[Stored records]

^^^^^^^^^^^^^^^^

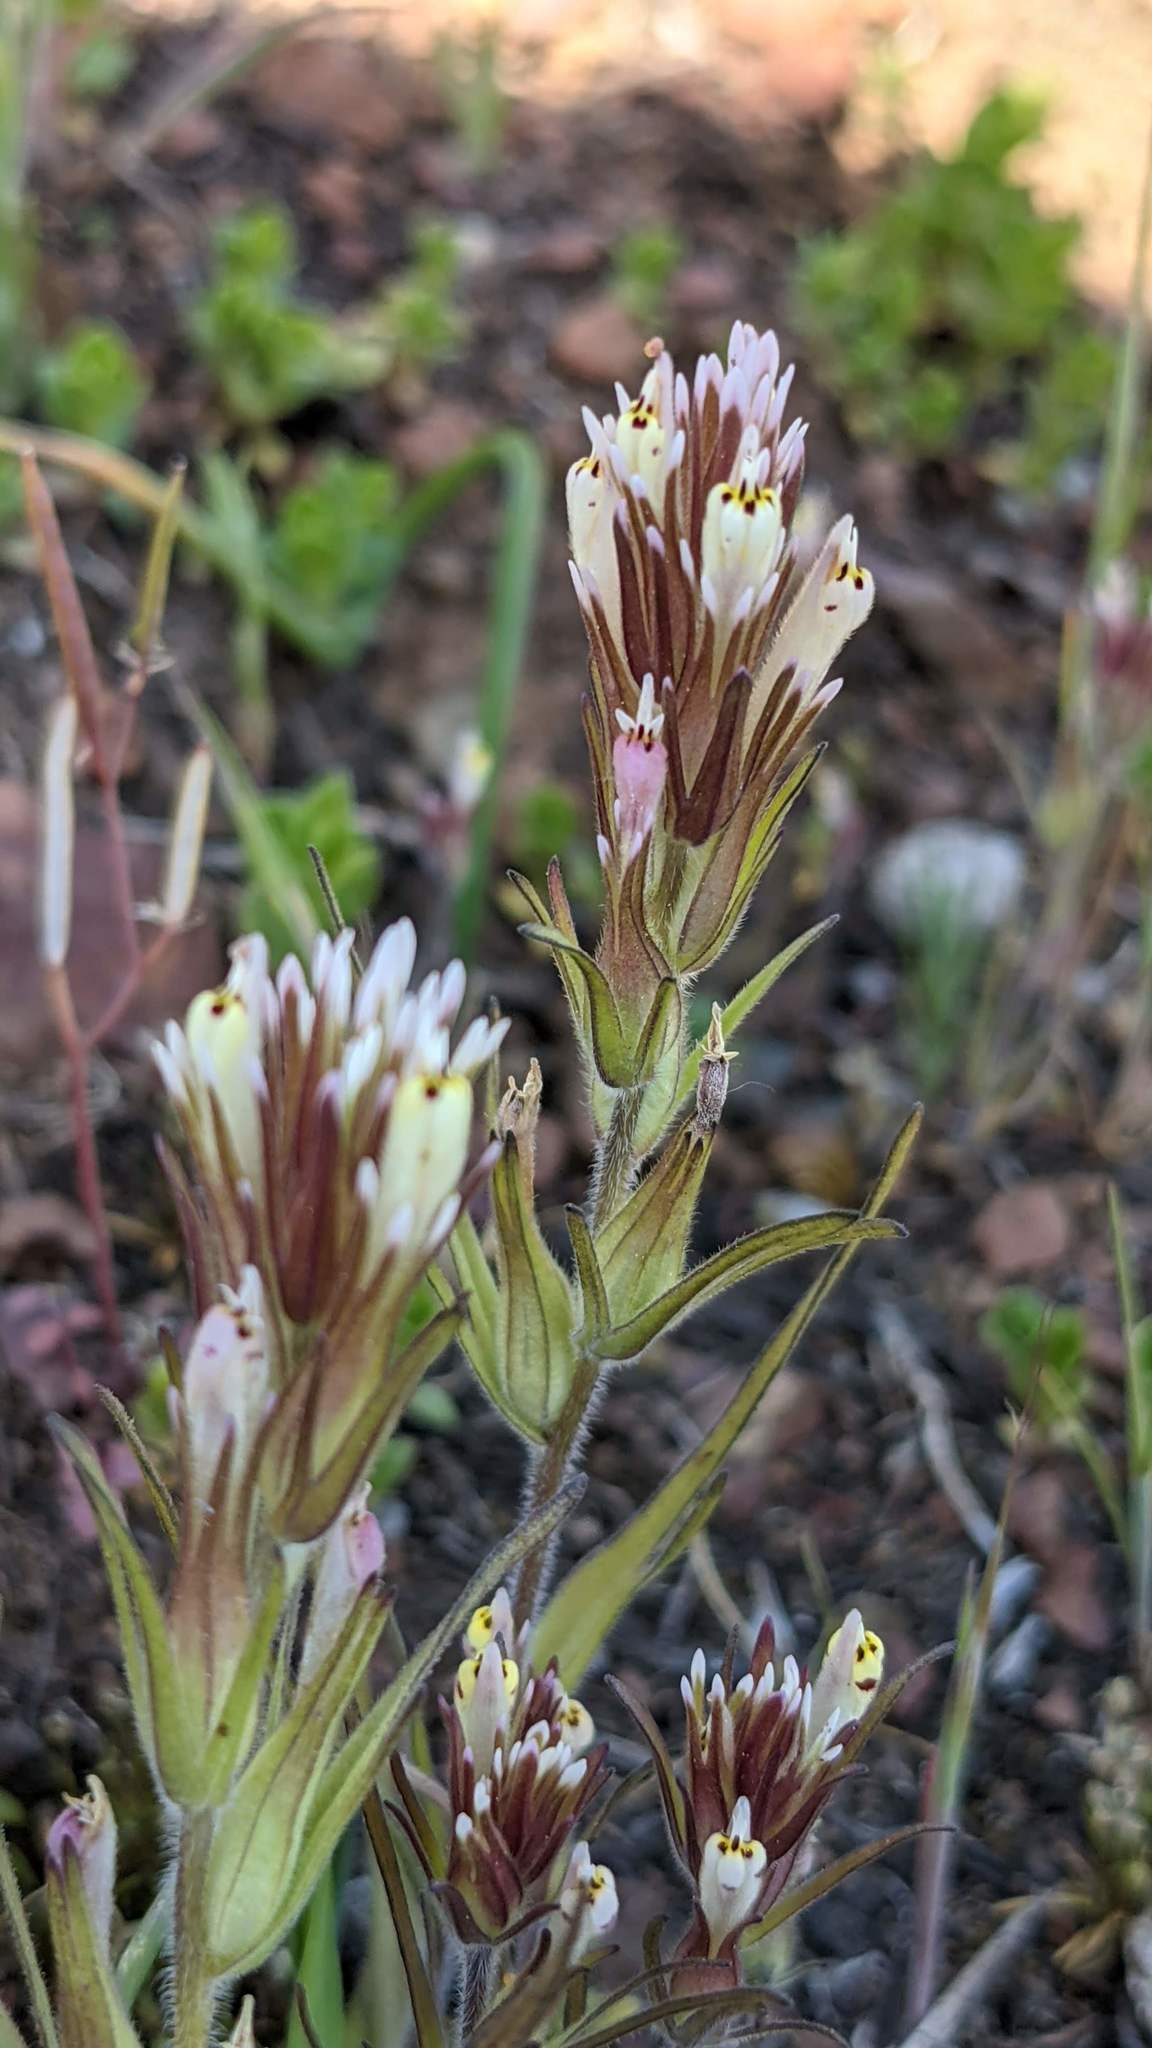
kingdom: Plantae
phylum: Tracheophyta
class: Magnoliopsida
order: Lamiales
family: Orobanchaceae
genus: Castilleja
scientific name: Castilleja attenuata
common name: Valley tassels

^^^^^^^^^^^^^^^^

◆ What needs to be done ◆
Can you render every line of the data above as a Markdown table with the columns Row and Line, numbering each row? Leave out blank lines and the pictures.

◆ Task response ◆
| Row | Line |
|---|---|
| 1 | kingdom: Plantae |
| 2 | phylum: Tracheophyta |
| 3 | class: Magnoliopsida |
| 4 | order: Lamiales |
| 5 | family: Orobanchaceae |
| 6 | genus: Castilleja |
| 7 | scientific name: Castilleja attenuata |
| 8 | common name: Valley tassels |